Vidéo de l’audition du Ministre par Al Bawsala
La commission de la vérité et de la dignité
Depuis mardi 28 mai, les questions des députés ont porté sur la précision de certains articles comme l’article 3 relatif aux violations graves et préméditées. L’élue Hajer Azzaiez d’Ennahdha a demandé quel serait le critère pour déterminer la violation par exemple. L’élue Amel Ghouil d’Ennahdha a estimé les articles 43 et 44 ne sont pas assez précis sur le type de violations et les réduisent à celles commises par l’Etat.

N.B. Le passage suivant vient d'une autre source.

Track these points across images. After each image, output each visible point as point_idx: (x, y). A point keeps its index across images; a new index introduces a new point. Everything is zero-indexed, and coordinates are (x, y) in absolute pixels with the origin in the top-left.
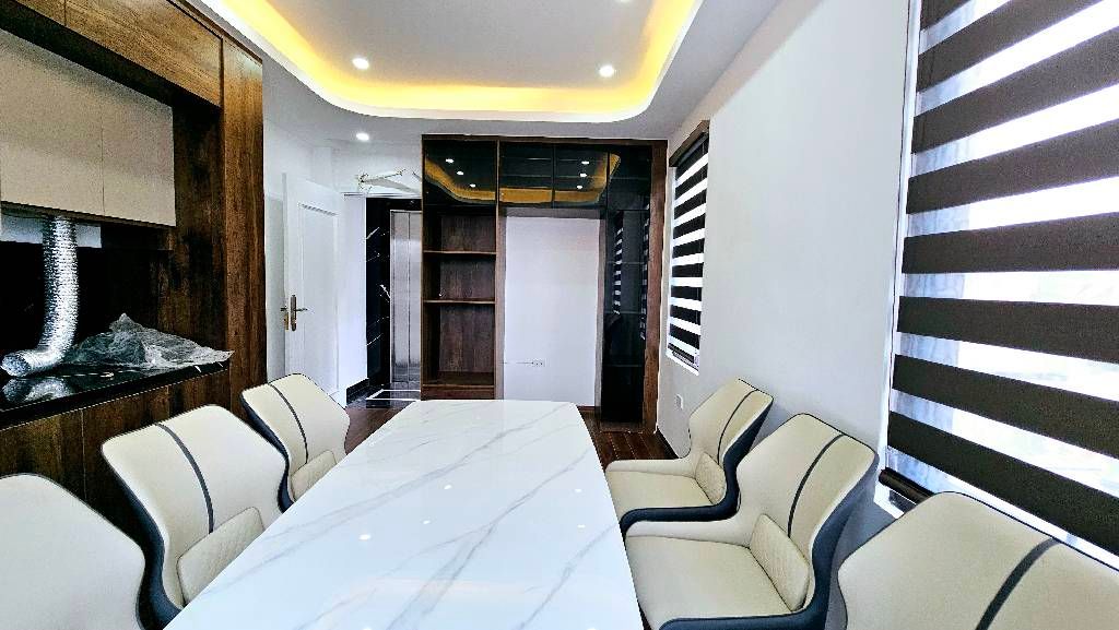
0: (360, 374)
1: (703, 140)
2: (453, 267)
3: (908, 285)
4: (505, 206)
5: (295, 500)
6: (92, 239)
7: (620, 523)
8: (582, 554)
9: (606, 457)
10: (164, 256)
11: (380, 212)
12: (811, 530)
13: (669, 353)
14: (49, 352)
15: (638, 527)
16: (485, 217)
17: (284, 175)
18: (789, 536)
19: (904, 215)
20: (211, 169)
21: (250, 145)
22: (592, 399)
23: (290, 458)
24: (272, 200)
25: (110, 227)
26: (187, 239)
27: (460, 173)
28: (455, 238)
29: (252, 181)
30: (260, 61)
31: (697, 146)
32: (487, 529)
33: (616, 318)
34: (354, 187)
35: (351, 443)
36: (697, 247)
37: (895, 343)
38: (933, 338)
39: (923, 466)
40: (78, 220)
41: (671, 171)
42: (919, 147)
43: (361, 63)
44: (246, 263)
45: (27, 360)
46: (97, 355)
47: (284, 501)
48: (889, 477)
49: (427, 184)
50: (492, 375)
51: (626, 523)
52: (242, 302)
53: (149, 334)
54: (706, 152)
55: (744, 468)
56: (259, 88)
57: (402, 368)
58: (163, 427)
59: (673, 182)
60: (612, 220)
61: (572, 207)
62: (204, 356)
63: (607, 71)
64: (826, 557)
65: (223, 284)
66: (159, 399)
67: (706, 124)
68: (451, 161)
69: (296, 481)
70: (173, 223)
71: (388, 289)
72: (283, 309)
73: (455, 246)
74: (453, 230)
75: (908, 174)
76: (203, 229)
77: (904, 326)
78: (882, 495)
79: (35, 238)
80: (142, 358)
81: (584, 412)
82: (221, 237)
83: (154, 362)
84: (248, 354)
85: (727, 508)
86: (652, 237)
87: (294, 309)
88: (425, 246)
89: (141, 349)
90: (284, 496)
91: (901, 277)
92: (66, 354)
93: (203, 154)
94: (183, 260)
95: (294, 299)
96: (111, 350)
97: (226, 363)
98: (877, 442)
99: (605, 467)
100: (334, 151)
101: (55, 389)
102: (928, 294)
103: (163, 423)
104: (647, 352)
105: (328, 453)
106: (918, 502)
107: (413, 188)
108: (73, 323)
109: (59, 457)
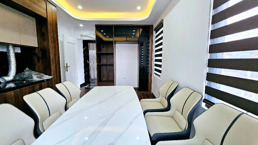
0: (83, 81)
1: (162, 24)
2: (104, 56)
3: (210, 56)
4: (115, 41)
5: (69, 108)
6: (19, 51)
7: (143, 113)
8: (134, 119)
9: (140, 99)
10: (35, 54)
11: (86, 43)
12: (187, 113)
13: (154, 75)
14: (10, 77)
15: (147, 114)
16: (111, 44)
17: (63, 35)
18: (182, 114)
19: (209, 40)
20: (46, 33)
21: (54, 27)
22: (137, 86)
23: (67, 100)
24: (60, 41)
25: (22, 47)
26: (40, 50)
27: (105, 34)
28: (104, 49)
29: (55, 36)
30: (56, 7)
31: (160, 26)
32: (113, 114)
33: (142, 67)
34: (80, 37)
35: (81, 96)
36: (161, 50)
37: (207, 70)
38: (216, 68)
39: (213, 98)
40: (15, 46)
41: (154, 32)
42: (213, 23)
43: (80, 7)
44: (55, 55)
45: (5, 79)
46: (21, 77)
47: (66, 109)
48: (205, 101)
49: (97, 37)
50: (113, 81)
51: (145, 113)
52: (54, 65)
53: (33, 73)
54: (163, 27)
55: (172, 100)
56: (56, 13)
57: (93, 80)
58: (37, 93)
59: (155, 35)
60: (141, 44)
61: (131, 41)
62: (46, 77)
63: (139, 8)
64: (191, 119)
65: (50, 61)
66: (36, 87)
67: (163, 20)
68: (102, 31)
69: (69, 105)
70: (37, 46)
71: (89, 61)
72: (64, 66)
73: (104, 51)
74: (103, 47)
75: (210, 30)
76: (44, 48)
77: (209, 66)
78: (203, 105)
79: (5, 50)
80: (32, 78)
81: (135, 88)
82: (49, 50)
83: (35, 79)
84: (57, 76)
85: (168, 109)
86: (150, 48)
87: (67, 66)
88: (97, 51)
89: (32, 76)
90: (66, 108)
91: (209, 54)
92: (14, 77)
93: (43, 30)
94: (40, 55)
95: (67, 64)
96: (25, 76)
97: (52, 79)
98: (202, 93)
99: (140, 100)
100: (75, 29)
101: (12, 85)
102: (215, 58)
103: (38, 92)
104: (149, 75)
105: (76, 98)
106: (212, 106)
107: (93, 38)
108: (15, 70)
109: (14, 100)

Le ministre leur a répondu qu’il s’était basé sur la «littérature de la justice transitionnelle» pour déterminer les types de violations. Mais c’est surtout l’instauration d’une commission de vérité et de dignité qui semble poser problème. La limitation de ses prérogatives notamment pour l’accès aux documents «susceptibles de porter atteinte à l’ordre public et à l’intérêt de la défense nationale».
Lors de la réunion du mercredi 29 mai, l’élu Samir Ben Amor, a proposé une autre formulation afin de concilier les prérogatives de la commission et l’intérêt de la défense nationale. Pour ce comité, le Ministre Samir Dilou a déclaré que si ce dernier était convaincu par le caractère non secret du document, il peut demander au Ministère de lui fournir le document complet. Il a ajouté qu’il fallait une certaine « immunité » à la commission afin de ne pas entraver les membres dans leurs fonctions. Cette question de l’immunité a été copiée sur le type d’immunité accordée aux magistrats car ce comité est une commission semi-judiciaire. D’autres élus ont dénoncé le manque de précisions sur la commission comme Rim Mahjoub qui a posé une question relative au choix des magistrats et sur l’article 39 qui ne fixe pas les modalités de démission du président du comité.
La caisse de réparation
La caisse de réparation décidée par l’article 11 a également soulevé de nombreuses questions. Celle-ci fixe le montant des indemnités de chaque réparation. Elle est indépendante du comité de vérité et de dignité selon le Ministre. Les autres interventions du vendredi 31 mai ont d’ailleurs porté sur l’indépendance de cette caisse des réparations (article 43). L’élu Mohamed Gahbiche a demandé plus de précisions sur celles-ci car la loi ne précise pas par qui et comment elle sera financée.
Les débats ont repris vendredi 31 mai avec les discussions autour de l’article 48 sur la sous-commission d’arbitrage et de vérité qui va être créée au sein du comité. Pour Samir Ben Amor, il faut préciser quels dossiers de corruption peuvent être soumis à un processus de réconciliation. La président de la commission de la législation générale, Kalthoum Badreddine, a soutenu l’idée selon laquelle il faut diviser cet article afin d’ajouter certains points. A noter, un consensus a été trouvé sur l’article 47 relatif à la préservation de la mémoire collective et nationale mais les élus restent divisés sur la formulation du terme.
Les discussions reprennent cette semaine autour du projet.